Face à la violence, les femmes jouent l’évitement ou la dissimulation
Au regard de ce constat, il n’est donc guère étonnant que les femmes soient victimes de moqueries, d’insultes, de remarques sur leur physique ou encore de menaces que lorsqu’elles interagissent avec certains joueurs, ainsi que l’ont dénoncé encore récemment de nombreuses streameuses.

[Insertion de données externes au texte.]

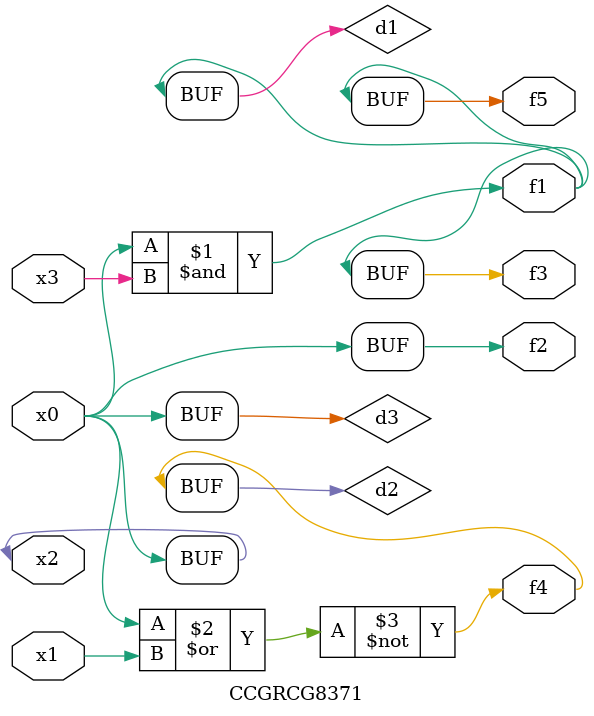
<source format=v>
module CCGRCG8371(
	input x0, x1, x2, x3,
	output f1, f2, f3, f4, f5
);

	wire d1, d2, d3;

	and (d1, x2, x3);
	nor (d2, x0, x1);
	buf (d3, x0, x2);
	assign f1 = d1;
	assign f2 = d3;
	assign f3 = d1;
	assign f4 = d2;
	assign f5 = d1;
endmodule

</source>
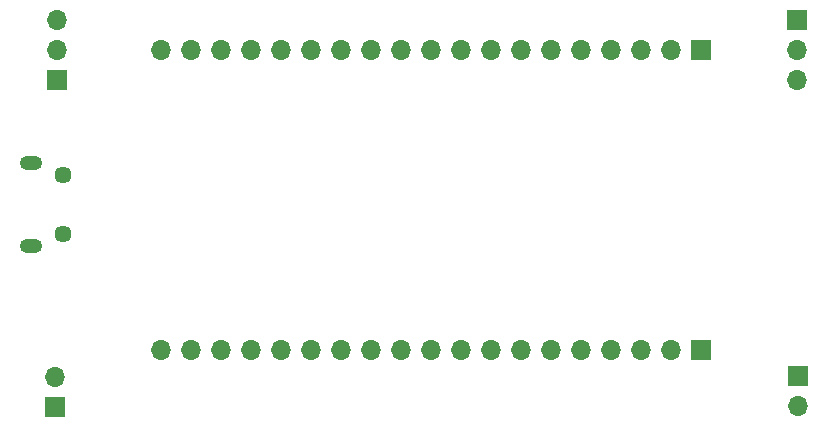
<source format=gbs>
G04 #@! TF.GenerationSoftware,KiCad,Pcbnew,(6.0.7)*
G04 #@! TF.CreationDate,2022-07-30T13:25:09+08:00*
G04 #@! TF.ProjectId,remote-switch,72656d6f-7465-42d7-9377-697463682e6b,rev?*
G04 #@! TF.SameCoordinates,Original*
G04 #@! TF.FileFunction,Soldermask,Bot*
G04 #@! TF.FilePolarity,Negative*
%FSLAX46Y46*%
G04 Gerber Fmt 4.6, Leading zero omitted, Abs format (unit mm)*
G04 Created by KiCad (PCBNEW (6.0.7)) date 2022-07-30 13:25:09*
%MOMM*%
%LPD*%
G01*
G04 APERTURE LIST*
%ADD10R,1.700000X1.700000*%
%ADD11O,1.700000X1.700000*%
%ADD12C,1.450000*%
%ADD13O,1.900000X1.200000*%
G04 APERTURE END LIST*
D10*
X155300000Y-112460000D03*
D11*
X155300000Y-115000000D03*
X155300000Y-117540000D03*
D10*
X147200000Y-115000000D03*
D11*
X144660000Y-115000000D03*
X142120000Y-115000000D03*
X139580000Y-115000000D03*
X137040000Y-115000000D03*
X134500000Y-115000000D03*
X131960000Y-115000000D03*
X129420000Y-115000000D03*
X126880000Y-115000000D03*
X124340000Y-115000000D03*
X121800000Y-115000000D03*
X119260000Y-115000000D03*
X116720000Y-115000000D03*
X114180000Y-115000000D03*
X111640000Y-115000000D03*
X109100000Y-115000000D03*
X106560000Y-115000000D03*
X104020000Y-115000000D03*
X101480000Y-115000000D03*
D10*
X92500000Y-145200000D03*
D11*
X92500000Y-142660000D03*
D12*
X93152500Y-130600000D03*
D13*
X90452500Y-131600000D03*
X90452500Y-124600000D03*
D12*
X93152500Y-125600000D03*
D10*
X155400000Y-142600000D03*
D11*
X155400000Y-145140000D03*
D10*
X147200000Y-140400000D03*
D11*
X144660000Y-140400000D03*
X142120000Y-140400000D03*
X139580000Y-140400000D03*
X137040000Y-140400000D03*
X134500000Y-140400000D03*
X131960000Y-140400000D03*
X129420000Y-140400000D03*
X126880000Y-140400000D03*
X124340000Y-140400000D03*
X121800000Y-140400000D03*
X119260000Y-140400000D03*
X116720000Y-140400000D03*
X114180000Y-140400000D03*
X111640000Y-140400000D03*
X109100000Y-140400000D03*
X106560000Y-140400000D03*
X104020000Y-140400000D03*
X101480000Y-140400000D03*
D10*
X92675000Y-117525000D03*
D11*
X92675000Y-114985000D03*
X92675000Y-112445000D03*
M02*

</source>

Face à ces situations particulièrement odieuses et inconfortables, un nombre non négligeable d’entre elles adoptent des stratégies d’évitement et de dissimulation.
- Près de la moitié des joueuses (40%) ayant des interactions avec d’autres joueurs ont été victimes d’une forme ou d’une autre de sexisme.
- Les femmes adeptes de jeux de combat et de jeux MMORPG (jeux de rôle en ligne massivement multijoueurs, comme World of Warcraft par exemple) sont très concernées par ce phénomène puisque respectivement 66% et 56% disent en avoir été la cible.
- Les situations les plus courantes consistent en des critiques sur le physique (24%), des critiques à caractère sexiste sur leur niveau de jeu (23%), des propos obscènes ou des commentaires à caractère sexuels (23%), ou encore des remarques, insultes ou injures sexistes (22%).
- Afin de ne pas être confrontées à de telles situations, 4 joueuses sur 10 ont déjà adopté au moins une stratégie d’évitement, comme refuser de participer à un chat vocal (30%), ne pas jouer en ligne (23%) ou cacher le fait d’être une femme (16%).
- Là encore, les pratiquantes de jeux de combat ou MMORPG sont les plus concernées. Ainsi, près d’une fan de jeux de combat sur deux (46%) a déjà caché son genre aux personnes avec lesquelles elle jouait.
Le point de vue d’Enora Lanoë-Danel, de l’IFOP
« Cette étude confirme tout d’abord que la pratique du jeu vidéo s’est largement banalisée dans notre société puisque près de 8 Français sur 10 y ont déjà joué et plus de 6 sur 10 y jouent actuellement. Mais la communauté des « véritables gameurs », reste un environnement à dominante masculine. Il est intéressant de constater que les hommes jouant aux jeux vidéo se disent plus féministes que ceux qui ne le sont pas, mais quand on rentre dans le détail des stéréotypes genrés qui leur sont proposés, on s’aperçoit que l’on revient sur des bases assez sexistes selon leurs modes de jeux et la fréquence à laquelle ils jouent.
Ce sexisme, les femmes en sont régulièrement victimes dans leur pratique du jeu vidéo – qu’il s’agisse de remarques sur leur physique, de critiques sur leurs compétences, voire de menaces beaucoup plus graves. Cela explique notamment le fait qu’elles hésitent à se présenter comme « gameuses » et à se reconnaître comme étant de bonnes joueuses. Nombre d’entre elles évitent d’être confrontées à des situations qui peuvent être compliquées, soit en cachant qu’elles sont des femmes, soit en ne jouant tout simplement pas à certains jeux dont les communautés sont connues pour leurs coutumes toxiques et leurs insultes faciles.
Quand bien même la pratique du jeu vidéo s’est démocratisée et relativement féminisée, cette enquête montre qu’il reste, comme dans bien d'autres domaines de la société, du chemin à faire pour faire tomber les stéréotypes liés au genre dans l’univers vidéoludique. »
Enquête menée par l’IFOP pour GamerTop.fr du 17 au 23 mars 2023 par questionnaire autoadministré auprès d’un échantillon de 5 009 personnes, représentatif de la population française âgée de plus de 15 ans. Au sein de cet échantillon ont été interrogés 4 018 joueurs (actuels ou passés) de jeux vidéo dont 3 251 joueurs actifs au cours des trois derniers mois.